Michigan has been having some great spring weather lately so I have been spending a lot of time outside with the nieces. This morning we were playing with chalk. I thought that by showing you some of our creations, you may pick up a new trick to play with early literacy. For me, it tends to shade most of what we do (even if it isn't obvious).
I haven't figured out how to flip this top picture yet so you will just have to look at it sideways. Otherwise, you can see that I wrote the number "2" in yellow chalk and my 3 year old niece traced over it in pink. Chalk is a great way for your child to practice their letters and numbers. First, it is big enough for their little hands, which gives them more control over the chalk. In addition, like above, chalk is great for layering. You can write out your child's name, their age, or any other word and they can trace over it. Because chalk is temporary, it doesn't matter if you make a mistake. It is all about the process!
My niece kept trying to make her own hopscotch board, but couldn't quite make her squares big enough. While it isn't the traditional board, we made a ladder shape (or a giant rectangle with lines through) and numbered the spaces.
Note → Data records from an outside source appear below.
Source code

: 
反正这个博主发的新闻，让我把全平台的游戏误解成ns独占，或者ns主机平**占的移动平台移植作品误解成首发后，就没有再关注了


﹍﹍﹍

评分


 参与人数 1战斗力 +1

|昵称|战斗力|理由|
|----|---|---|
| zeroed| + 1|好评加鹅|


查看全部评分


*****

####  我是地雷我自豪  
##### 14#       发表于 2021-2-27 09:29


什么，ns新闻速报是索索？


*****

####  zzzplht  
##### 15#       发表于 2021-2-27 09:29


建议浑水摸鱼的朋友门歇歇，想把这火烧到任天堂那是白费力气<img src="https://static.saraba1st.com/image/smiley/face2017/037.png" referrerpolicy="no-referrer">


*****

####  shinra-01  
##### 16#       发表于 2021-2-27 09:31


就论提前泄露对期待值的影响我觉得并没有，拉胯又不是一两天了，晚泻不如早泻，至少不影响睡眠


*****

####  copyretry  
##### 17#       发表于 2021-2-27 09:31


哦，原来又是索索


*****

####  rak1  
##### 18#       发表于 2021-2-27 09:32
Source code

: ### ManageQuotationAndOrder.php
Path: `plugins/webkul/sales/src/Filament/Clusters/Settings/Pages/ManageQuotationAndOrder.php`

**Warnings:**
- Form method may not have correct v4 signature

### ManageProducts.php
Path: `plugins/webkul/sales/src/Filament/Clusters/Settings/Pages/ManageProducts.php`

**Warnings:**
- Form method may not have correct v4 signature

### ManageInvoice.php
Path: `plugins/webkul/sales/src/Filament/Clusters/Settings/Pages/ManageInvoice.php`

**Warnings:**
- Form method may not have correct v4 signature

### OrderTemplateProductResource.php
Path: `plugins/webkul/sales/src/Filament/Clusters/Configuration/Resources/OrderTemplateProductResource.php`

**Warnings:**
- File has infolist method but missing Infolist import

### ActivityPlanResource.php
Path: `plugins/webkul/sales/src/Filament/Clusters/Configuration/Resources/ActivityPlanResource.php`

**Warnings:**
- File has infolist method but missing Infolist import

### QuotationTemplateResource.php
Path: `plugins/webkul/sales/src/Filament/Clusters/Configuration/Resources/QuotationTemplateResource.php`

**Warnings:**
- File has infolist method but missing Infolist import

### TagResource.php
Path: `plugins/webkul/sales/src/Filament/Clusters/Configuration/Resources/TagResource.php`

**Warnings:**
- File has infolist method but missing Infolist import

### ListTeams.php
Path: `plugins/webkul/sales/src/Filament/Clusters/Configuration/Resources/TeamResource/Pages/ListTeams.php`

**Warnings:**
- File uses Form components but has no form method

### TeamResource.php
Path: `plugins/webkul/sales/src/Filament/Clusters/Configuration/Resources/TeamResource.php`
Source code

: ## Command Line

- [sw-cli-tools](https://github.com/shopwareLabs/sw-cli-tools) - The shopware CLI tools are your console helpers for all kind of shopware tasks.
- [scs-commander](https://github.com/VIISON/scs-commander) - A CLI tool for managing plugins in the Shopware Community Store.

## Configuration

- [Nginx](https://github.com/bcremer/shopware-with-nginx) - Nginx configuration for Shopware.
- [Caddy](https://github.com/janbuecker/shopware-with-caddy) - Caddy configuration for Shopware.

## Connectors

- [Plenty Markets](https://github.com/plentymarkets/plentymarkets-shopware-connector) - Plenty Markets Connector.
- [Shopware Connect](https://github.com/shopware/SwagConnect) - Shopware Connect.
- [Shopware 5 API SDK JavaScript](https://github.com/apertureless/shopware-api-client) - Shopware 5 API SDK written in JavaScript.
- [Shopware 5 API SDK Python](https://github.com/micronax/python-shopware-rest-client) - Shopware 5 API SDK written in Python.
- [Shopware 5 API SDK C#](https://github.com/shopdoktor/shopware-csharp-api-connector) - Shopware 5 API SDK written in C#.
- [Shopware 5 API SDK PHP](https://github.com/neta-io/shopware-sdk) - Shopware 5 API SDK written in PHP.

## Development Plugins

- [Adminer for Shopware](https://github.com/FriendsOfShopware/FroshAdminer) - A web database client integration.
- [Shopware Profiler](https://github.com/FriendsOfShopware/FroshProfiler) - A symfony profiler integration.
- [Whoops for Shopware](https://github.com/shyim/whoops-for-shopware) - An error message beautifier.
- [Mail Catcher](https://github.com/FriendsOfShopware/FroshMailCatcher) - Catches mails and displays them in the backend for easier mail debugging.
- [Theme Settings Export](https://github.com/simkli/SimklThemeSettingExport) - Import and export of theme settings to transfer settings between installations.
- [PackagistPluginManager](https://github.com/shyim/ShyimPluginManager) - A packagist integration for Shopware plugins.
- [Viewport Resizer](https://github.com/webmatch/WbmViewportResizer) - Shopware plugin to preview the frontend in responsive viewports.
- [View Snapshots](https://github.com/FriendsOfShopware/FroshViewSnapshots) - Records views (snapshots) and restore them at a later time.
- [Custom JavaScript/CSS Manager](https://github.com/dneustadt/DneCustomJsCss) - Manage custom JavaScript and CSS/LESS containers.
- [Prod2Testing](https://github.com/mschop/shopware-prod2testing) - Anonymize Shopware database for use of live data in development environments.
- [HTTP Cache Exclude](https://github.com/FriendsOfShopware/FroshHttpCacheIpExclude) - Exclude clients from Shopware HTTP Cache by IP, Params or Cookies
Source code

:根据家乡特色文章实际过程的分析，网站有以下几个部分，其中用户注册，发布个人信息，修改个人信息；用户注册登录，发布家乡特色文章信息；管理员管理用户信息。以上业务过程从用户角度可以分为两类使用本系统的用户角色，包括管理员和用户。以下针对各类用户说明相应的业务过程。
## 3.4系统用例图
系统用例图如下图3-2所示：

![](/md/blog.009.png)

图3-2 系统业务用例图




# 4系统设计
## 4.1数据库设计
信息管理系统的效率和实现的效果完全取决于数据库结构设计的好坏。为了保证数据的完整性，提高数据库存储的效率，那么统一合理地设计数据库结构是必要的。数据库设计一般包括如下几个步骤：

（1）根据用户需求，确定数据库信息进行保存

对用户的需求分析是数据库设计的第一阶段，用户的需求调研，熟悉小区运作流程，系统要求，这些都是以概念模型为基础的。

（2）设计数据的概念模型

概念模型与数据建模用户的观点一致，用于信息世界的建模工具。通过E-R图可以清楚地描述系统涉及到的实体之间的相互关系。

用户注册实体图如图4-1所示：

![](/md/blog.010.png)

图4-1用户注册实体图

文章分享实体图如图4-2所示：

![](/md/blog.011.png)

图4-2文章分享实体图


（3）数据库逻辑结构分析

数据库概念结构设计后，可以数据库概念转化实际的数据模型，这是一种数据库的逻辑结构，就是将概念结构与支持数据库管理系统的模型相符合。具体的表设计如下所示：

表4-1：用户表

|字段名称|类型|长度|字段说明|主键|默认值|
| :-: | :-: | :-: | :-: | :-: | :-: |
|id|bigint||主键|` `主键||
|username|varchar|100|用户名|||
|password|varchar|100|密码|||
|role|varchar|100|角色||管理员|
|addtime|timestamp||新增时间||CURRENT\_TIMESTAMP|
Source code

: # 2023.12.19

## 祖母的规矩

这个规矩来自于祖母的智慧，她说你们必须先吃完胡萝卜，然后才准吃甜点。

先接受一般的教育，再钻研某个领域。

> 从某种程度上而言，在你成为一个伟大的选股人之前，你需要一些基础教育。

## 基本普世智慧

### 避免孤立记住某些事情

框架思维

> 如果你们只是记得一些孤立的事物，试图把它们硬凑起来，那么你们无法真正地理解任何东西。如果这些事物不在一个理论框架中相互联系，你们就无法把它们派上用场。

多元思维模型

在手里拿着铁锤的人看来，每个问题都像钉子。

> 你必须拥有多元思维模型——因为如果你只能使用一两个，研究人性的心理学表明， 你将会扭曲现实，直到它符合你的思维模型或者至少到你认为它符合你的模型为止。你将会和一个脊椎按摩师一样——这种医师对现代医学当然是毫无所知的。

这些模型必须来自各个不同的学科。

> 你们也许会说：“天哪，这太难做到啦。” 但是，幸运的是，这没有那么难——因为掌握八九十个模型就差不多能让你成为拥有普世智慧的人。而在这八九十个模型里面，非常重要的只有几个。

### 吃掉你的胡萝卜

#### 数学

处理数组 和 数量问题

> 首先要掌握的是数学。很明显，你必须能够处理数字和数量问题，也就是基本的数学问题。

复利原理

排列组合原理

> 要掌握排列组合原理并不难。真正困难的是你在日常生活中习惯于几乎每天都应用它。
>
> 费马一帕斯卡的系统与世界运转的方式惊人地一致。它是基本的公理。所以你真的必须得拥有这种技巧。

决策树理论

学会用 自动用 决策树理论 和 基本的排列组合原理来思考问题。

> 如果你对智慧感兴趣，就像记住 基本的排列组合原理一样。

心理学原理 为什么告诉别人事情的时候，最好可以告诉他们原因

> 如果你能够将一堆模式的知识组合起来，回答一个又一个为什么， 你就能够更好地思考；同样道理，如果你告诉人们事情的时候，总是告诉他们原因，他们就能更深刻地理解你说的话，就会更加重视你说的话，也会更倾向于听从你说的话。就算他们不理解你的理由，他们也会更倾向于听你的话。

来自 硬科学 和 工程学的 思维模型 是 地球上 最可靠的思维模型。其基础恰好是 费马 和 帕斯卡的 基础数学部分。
She had to tell me the numbers as we wrote in the squares. Kids are funny, because she had to make sure I had a number "0", which then meant that we had to talk about where it would go. Even though we were dealing with numbers (which is an early math skill), we did a lot of talking (early literacy skill) as we put the numbers in order. Then we talked about how we should jump on the squares. Can you use one foot to jump on all of the squares? Do you use both feet? Can you do one on one foot and the next square on two feet?
Chalk is fun for drawing. If you use your sidewalk as your canvas, you have lots of empty space to make your creations. Drawing for kids is important, because they are using their hand muscles as they draw (like exercise). These same muscles will be used as they begin to write words with a pencil and paper. In addition, you can pull out your talking skill. Try asking your child about their creation. You can see that the above creation is a rainbow. We talked about the colors that were used (because they weren't the traditional colors) and the shape of the rainbow.
You can see that the above shape is an "X". We have a lot of fun playing pirates. Of course, pirates have to find the "X" and dig for treasure. This turned into a fun game, like Hide and Go Seek, where one of us had to draw the "X", then we both had to find the "X" and pretend to dig for treasure. Then we talked about what treasure we found. The funniest was when I said that we found gold coins and she asked if they were chocolate gold coins, because that is all that she is familiar with. You would be amazed at the amount of new vocabulary that kids learn as they use their imagination.
This game came about by accident. We had already wrote both of our names as we signed our pictures. I sat down and wrote out the alphabet in my empty space. She came over and wanted to know what I was doing. Then we spelled words with our feet (I pointed and she jumped on the letters). We went through all of the members of the family, like "MOM" and "DAD". Then we created our own words. This gave us a chance to talk about what sounds letters make. She always had a good time coming up with words like ZXPQA or YTKMN and I would sound them out for her. This is a good thing to do because we are practicing sounds and the letters that make them. We are assembling words with those sounds. Plus, we are making it fun so she will want to keep doing it. Early literacy can be fun!
Now that I have shown you some fun early literacy ideas to use with chalk, pull out your chalk on the next sunny day and draw with your child.